**PROMPT 1**
According to the TheaterNetto article, in what year did Yaakov Agmon come up with the idea for the festival?
**PROMPT 2**
Copy the passage of the TheaterNetto article from "It was 1990" to "from April 22-24.", renaming "Crusader fortress" as "Crusader citadel".
**PROMPT 3**
List the titles of all plays named in the TheaterNetto article.

**TEXT EXCERPT**
/---

12 plays to compete at TheaterNetto 2019

Students from the theater department at the Kibbutz Seminary will present their take on the human condition here and now in this, our land.

IDO KOLTON’S ‘Father of the Year.’  (photo credit: YOSSI YAROM MOKTIN)
IDO KOLTON’S ‘Father of the Year.’
(photo credit: YOSSI YAROM MOKTIN)
It was 1990 when canny impresario Yaakov Agmon came up with the idea of a festival devoted to one-person shows, or monodramas, and it’s been going strong ever since. What’s more, Israel’s TheaterNetto has inspired a raft of similar festivals around the world. This year’s 29th annual festival takes place at the Crusader fortress in Acre during the intermediate days of Passover, April 21-23, and in and around the Jaffa Theater in Old Jaffa from April 22-24.
There are 12 plays in competition for the Nissim Azikri Best Play Award, two guest productions, and on the Jaffa Theater plaza, as they do annually, students from the theater department at the Kibbutz Seminary will present their take on the human condition here and now in this, our land.
 
The 12 plays run the gamut when it comes to subject matter. They include: Father of the Year, written and performed by Ido Kolton, about a young gay man who wants to be a father, and of the minefields he must traverse to be one; Jacob Jacob, by Tamar Levine, after the award-winning novel by Valérie Zenatti about a young Algerian Jewish soldier during World War II and the people he meets; I Was There, by often controversial but celebrated Israeli playwright Moti Lerner, which relates what happens to an IDF commander when he rebels against, and tries to exact justice for, an illegal order deliberately targeting civilians at Rafiah; In Grandma Varda’s Parlor, by Dudi Ohana, in which a 95-year-old Holocaust survivor Varda Tzippori is supposed to bear witness to a film crew from Yad vaShem, but that’s not quite what happens; Yerma, adapted from the Lorca classic, about a barren woman obsessed by her inability to conceive and oppressed by the society in which she lives; the autobiographical Moving the Sun, written and performed by Tarin Shalfi, about how she matched wits, body and soul, with the diagnosis of cancer. In Falafel, by Hadas Calderon and Oded Ehrlich, Roni’s dream is not to be the No. 1 soccer coach of Or Yehuda. Can he convince his dad?

\---

**SUPPLIED DATA**

/---

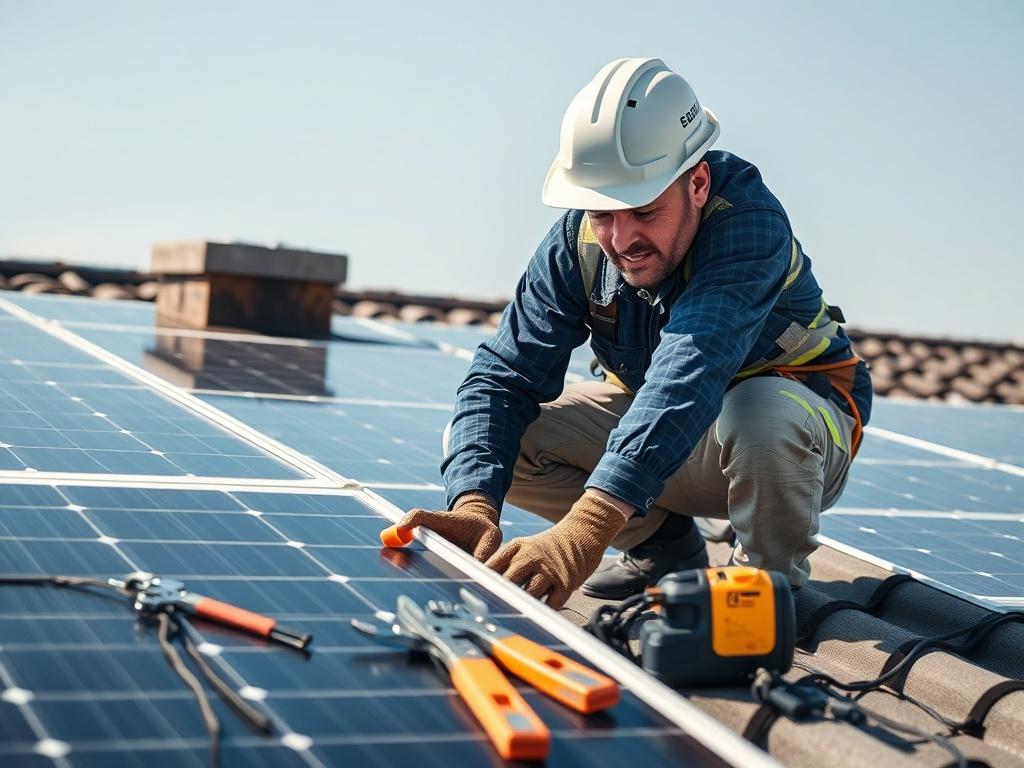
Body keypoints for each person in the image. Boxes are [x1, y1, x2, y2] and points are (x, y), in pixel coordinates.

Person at [397, 57, 872, 609]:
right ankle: (664, 548)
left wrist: (586, 530)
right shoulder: (576, 243)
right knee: (495, 440)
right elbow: (501, 379)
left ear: (697, 183)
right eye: (602, 213)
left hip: (789, 447)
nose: (621, 240)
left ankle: (761, 595)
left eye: (643, 211)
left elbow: (690, 371)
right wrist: (473, 505)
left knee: (762, 417)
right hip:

\---

**WRITTEN SOLUTION 1**
1990

**WRITTEN SOLUTION 2**
It was 1990 when canny impresario Yaakov Agmon came up with the idea of a festival devoted to one-person shows, or monodramas, and it’s been going strong ever since. What’s more, Israel’s TheaterNetto has inspired a raft of similar festivals around the world. This year’s 29th annual festival takes place at the Crusader citadel in Acre during the intermediate days of Passover, April 21-23, and in and around the Jaffa Theater in Old Jaffa from April 22-24.

**WRITTEN SOLUTION 3**
Father of the Year; Jacob Jacob; I Was There; In Grandma Varda's Parlor; Yerma; Moving the Sun; Falafel